# what to do with 1/4" plywood.



## gshock (Jul 26, 2007)

I used to work for a company that built shipping crates, and they gave away a lot of scrap 1/4" plywood. These are small sizes, as plywood goes, typically 24" x 36" sheets. Some are bigger or smaller than that, and I've also got some that are 24" x 96", roughly. I'm trying to figure out what to do with them. I was planning on using them to build up the floor in the bathroom, and decided against it based on my uncle's advice (also a woodworker and master craftsman)... too much gluing and screwing (around?) to keep it from squeaking. I was thinking of making some holiday cutouts or something. Is it worth it to glue these sheets together to make any kind of small cabinetry?


----------



## skymaster (Oct 30, 2006)

No. Time to get creative:yes: drawer bottoms, if you make cabinets put divider or shelf where joint will break, things like that. If it is not good quality then maybe feed a dumpster
JackM


----------



## gshock (Jul 26, 2007)

skymaster said:


> No. Time to get creative:yes: drawer bottoms, if you make cabinets put divider or shelf where joint will break, things like that. If it is not good quality then maybe feed a dumpster
> JackM


It's CDX, I think. It's not great quality, but it's useful for something.
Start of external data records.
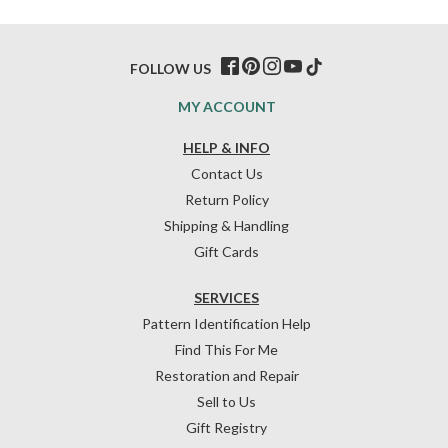
FOLLOW US
MY ACCOUNT
HELP & INFO
Contact Us
Return Policy
Shipping & Handling
Gift Cards
SERVICES
Pattern Identification Help
Find This For Me
Restoration and Repair
Sell to Us
Gift Registry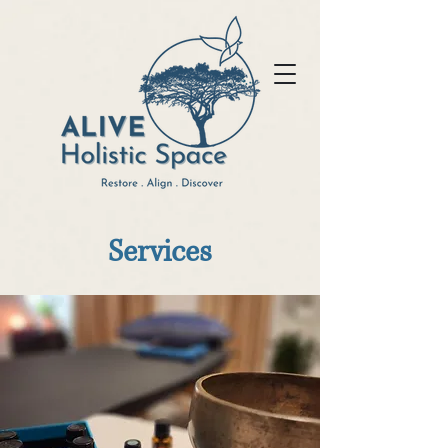
Services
It's just going to take me some time to figure out what. 

I'm not doing anything with cabinets right now. I'm remodeling my house and it's mostly rough carpentry work. I'll see what I can come up with. Thanks for the suggestions. They will come in handy when I get to that part of the remodeling phase. :blink:


----------



## jacksimpk (Jul 27, 2007)

Build a boat - epoxy both sides. Probably not the best for that either. 

No really, most 1/4 inch stock is used for drawer bottoms or cabinet backs. You can use it to make a shoe rack for your wife's closet. I've seen some nice saw blade storage cabinets for the garage that have 1/4 inch dividers for the blades. You could make some hardware storage drawers or trays for keeping screws in.
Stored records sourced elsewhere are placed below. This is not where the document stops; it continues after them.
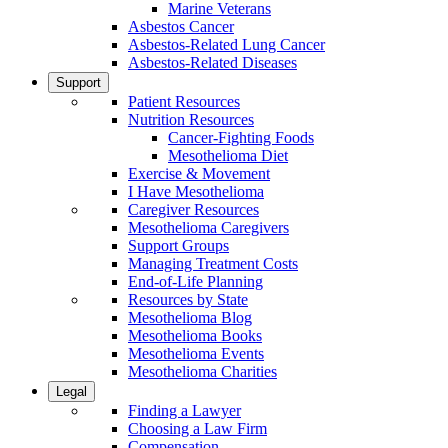
Marine Veterans
Asbestos Cancer
Asbestos-Related Lung Cancer
Asbestos-Related Diseases
Support
Patient Resources
Nutrition Resources
Cancer-Fighting Foods
Mesothelioma Diet
Exercise & Movement
I Have Mesothelioma
Caregiver Resources
Mesothelioma Caregivers
Support Groups
Managing Treatment Costs
End-of-Life Planning
Resources by State
Mesothelioma Blog
Mesothelioma Books
Mesothelioma Events
Mesothelioma Charities
Legal
Finding a Lawyer
Choosing a Law Firm
Compensation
Most finish work is going to call for higher grade material than CDX. Most Cabinetry calls for even higher grade than that.


----------



## gshock (Jul 26, 2007)

jacksimpk said:


> Build a boat - epoxy both sides. Probably not the best for that either.
> 
> No really, most 1/4 inch stock is used for drawer bottoms or cabinet backs. You can use it to make a shoe rack for your wife's closet. I've seen some nice saw blade storage cabinets for the garage that have 1/4 inch dividers for the blades. You could make some hardware storage drawers or trays for keeping screws in.
> 
> Most finish work is going to call for higher grade material than CDX. Most Cabinetry calls for even higher grade than that.


Jack, thanks for the tips. I like those ideas. I can find a lot of storage spaces that need organizing, and foyer shoe cubbies. I wasn't planning on making anything too fancy, just utilitarian. 

Thanks again.


----------



## jacksimpk (Jul 27, 2007)

shoe cubbies or pigeon holes is where you normally see 1/4 inch used. CDX will probably be a pain to put a nice coat of paint on. But, if it's at the bottom of a closet then really who's going to notice.


----------